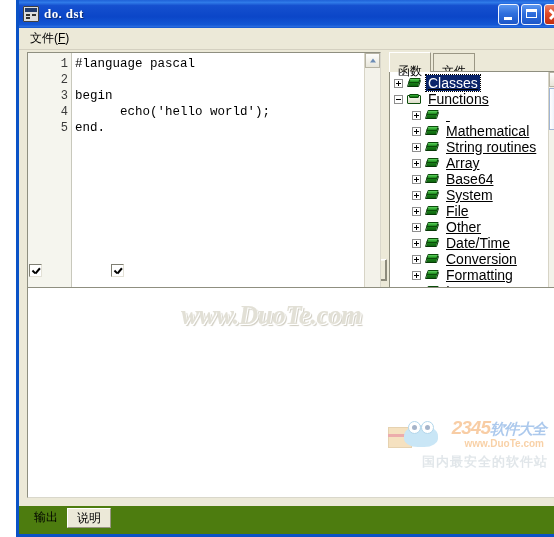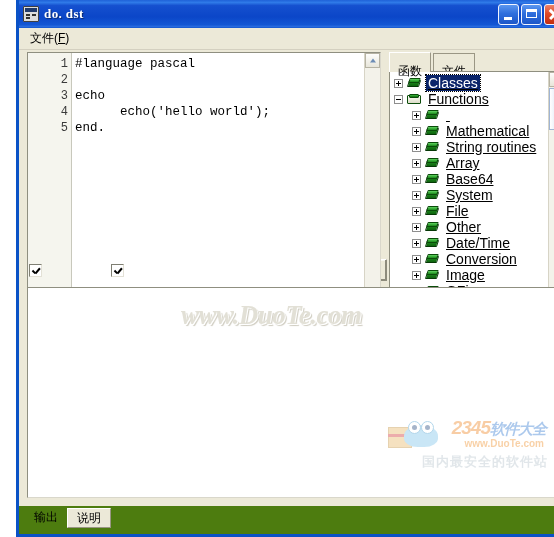"echo" div { text: echo -> begin }
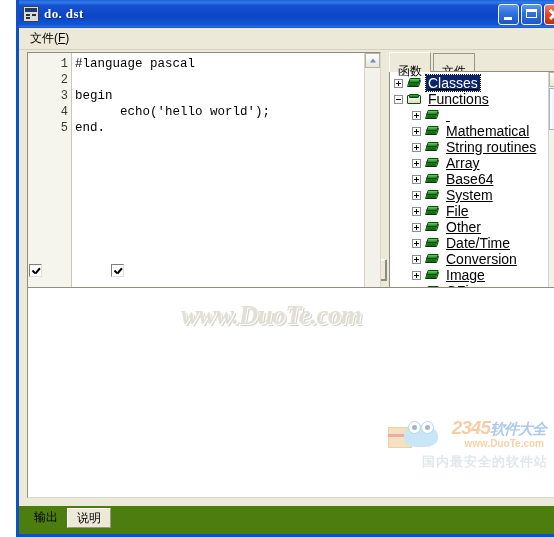"Formatting" div.node { html: none -> <div> <span></span> <span></span> <span>Formatting</span> </div> }
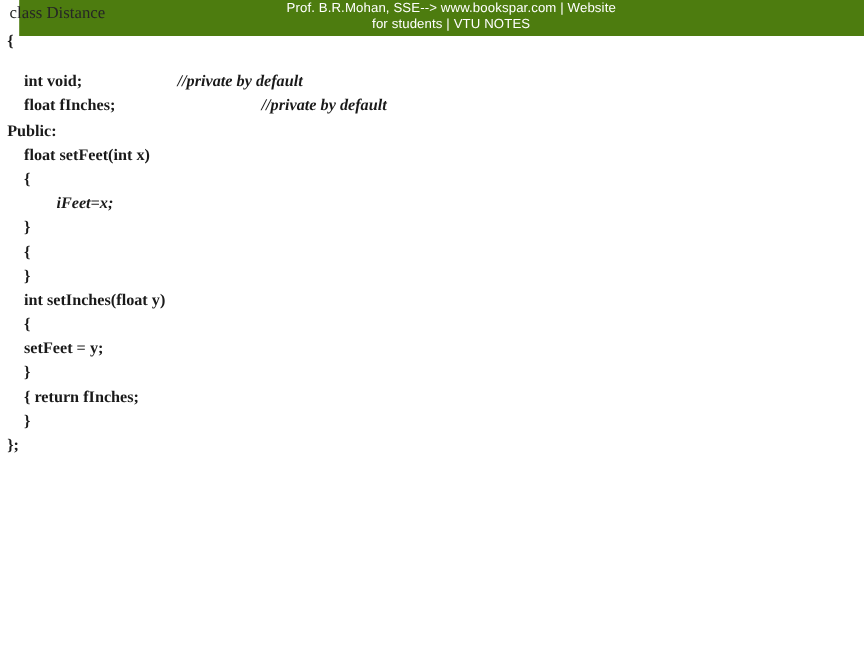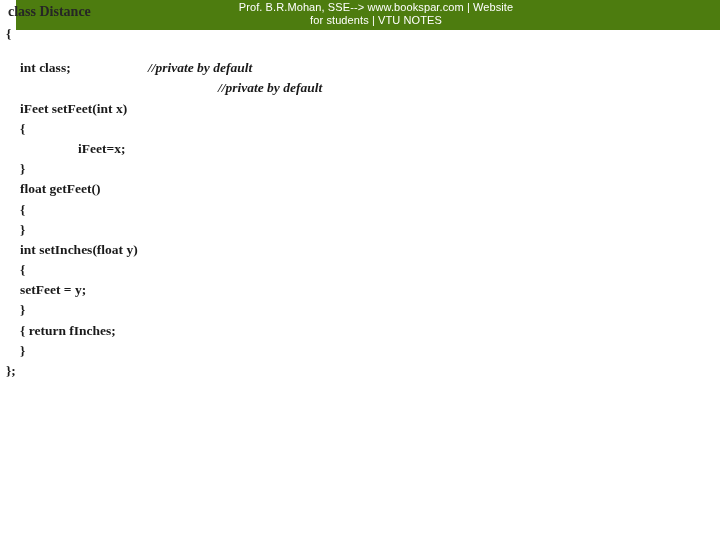"class Distance" .title { font-weight: bold -> normal }
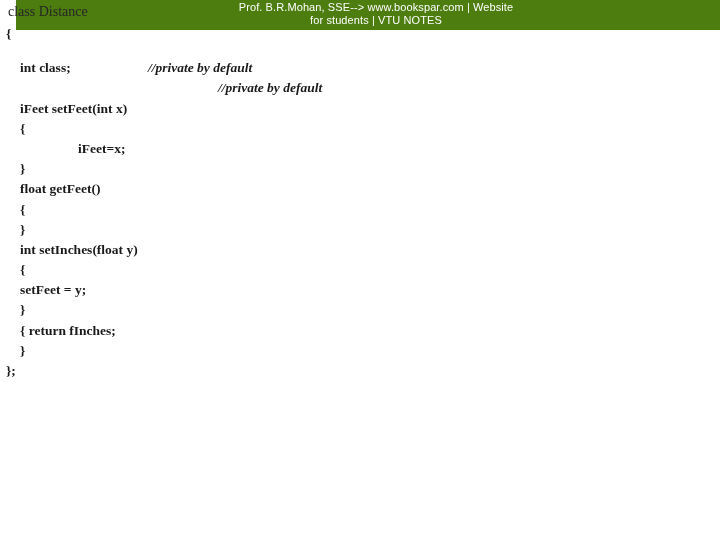"int class;" span.txt { text: class -> void }
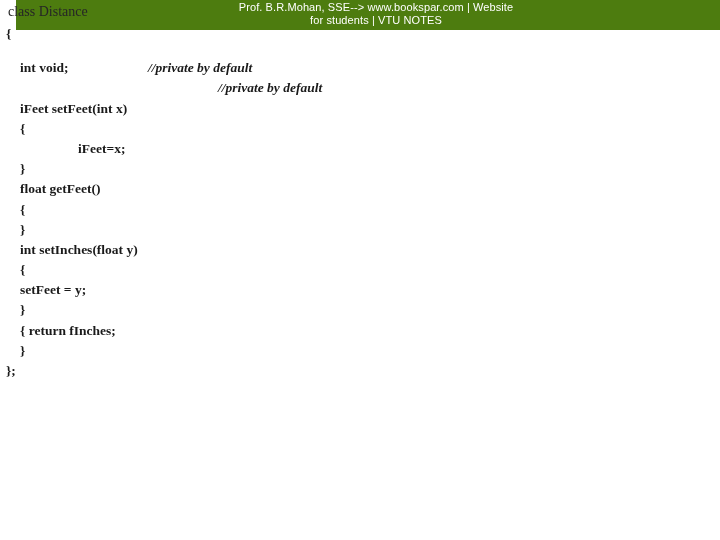"float fInches;" span.txt { html: none -> <span>float fInches;</span> }
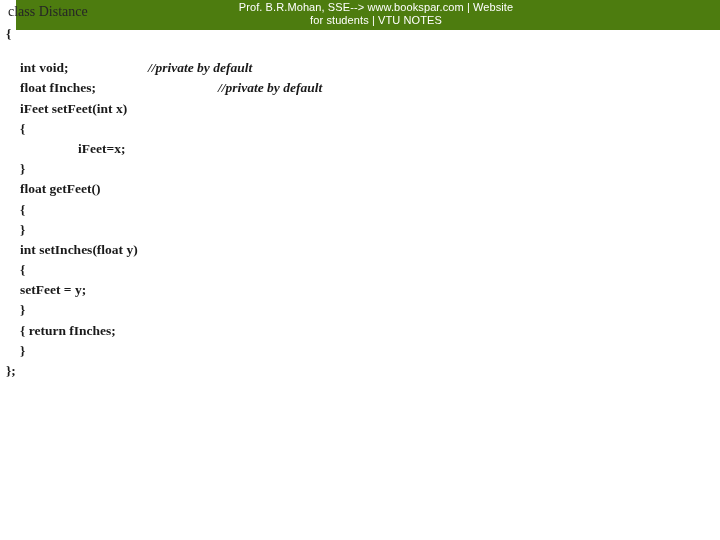"Public:" div.ln { html: none -> <div><span>Public:</span></div> }
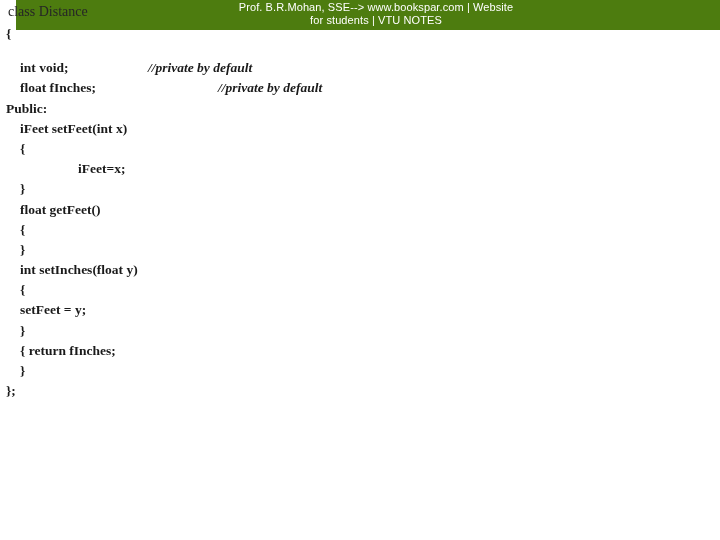"iFeet setFeet(int x)" span.txt { text: iFeet -> float }
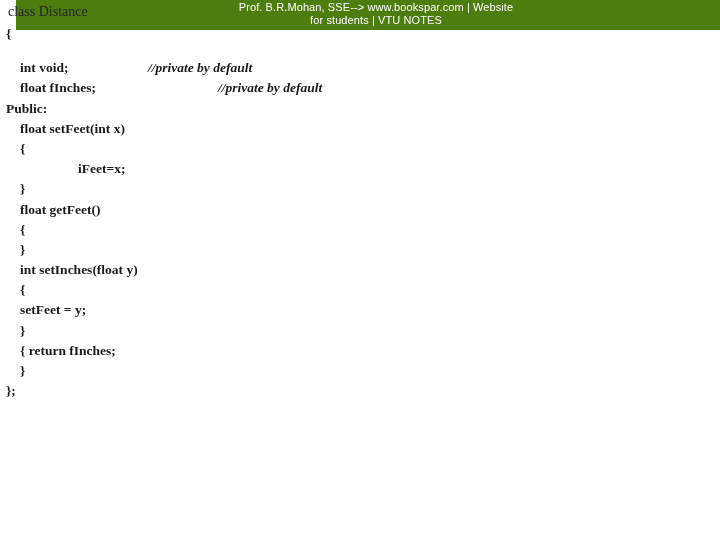"iFeet=x;" .i3 { font-style: none -> italic; padding-left: 78px -> 47px }
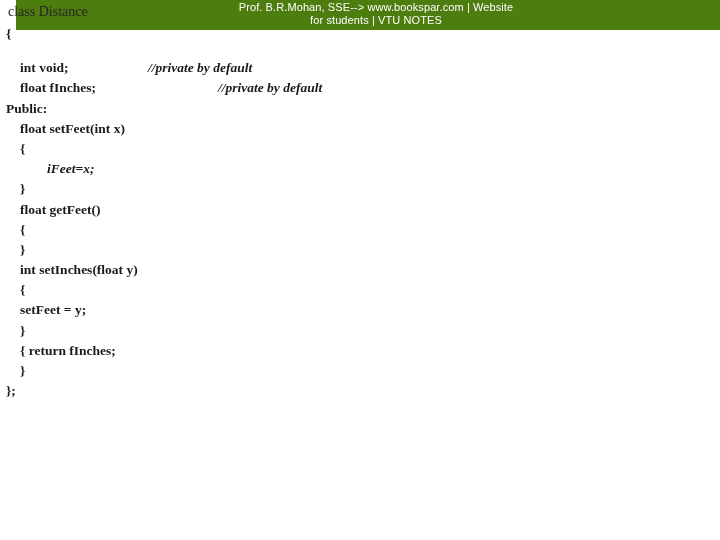"float getFeet()" div.ln { html: <div><span>float getFeet()</span></div> -> none }
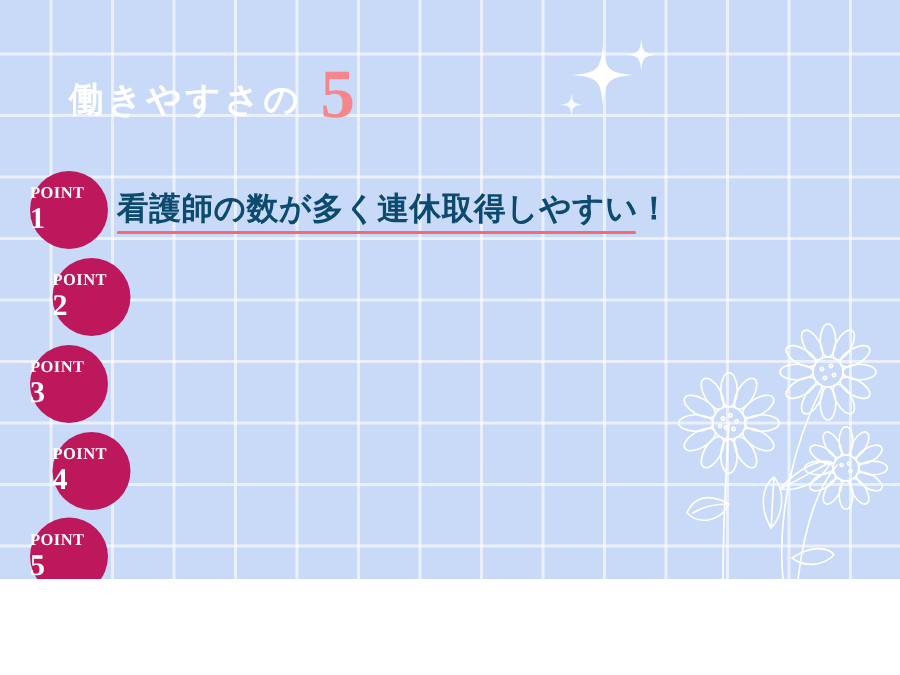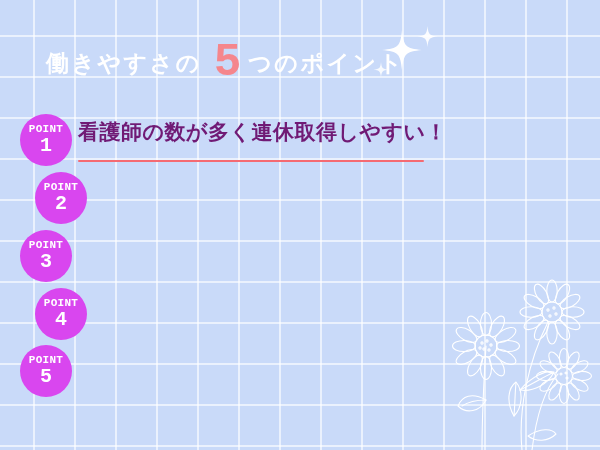"働きやすさの" #poster { font-family: Liberation Mono, monospace -> Liberation Serif, serif; height: 450px -> 386px }
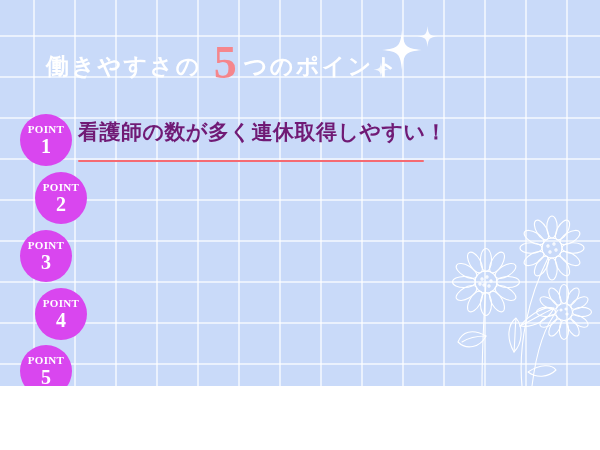"つのポイント" span.title-text-2 { html: <span>つのポイント</span> -> none }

════════════════

> TASK DIRECTIONS
Every line above is to be returned exactly, with its pictures removed.

> EXERCISE RESULT
"echo" div { text: echo -> begin }
"Formatting" div.node { html: none -> <div> <span></span> <span></span> <span>Formatting</span> </div> }
"class Distance" .title { font-weight: bold -> normal }
"int class;" span.txt { text: class -> void }
"float fInches;" span.txt { html: none -> <span>float fInches;</span> }
"Public:" div.ln { html: none -> <div><span>Public:</span></div> }
"iFeet setFeet(int x)" span.txt { text: iFeet -> float }
"iFeet=x;" .i3 { font-style: none -> italic; padding-left: 78px -> 47px }
"float getFeet()" div.ln { html: <div><span>float getFeet()</span></div> -> none }
"働きやすさの" #poster { font-family: Liberation Mono, monospace -> Liberation Serif, serif; height: 450px -> 386px }
"つのポイント" span.title-text-2 { html: <span>つのポイント</span> -> none }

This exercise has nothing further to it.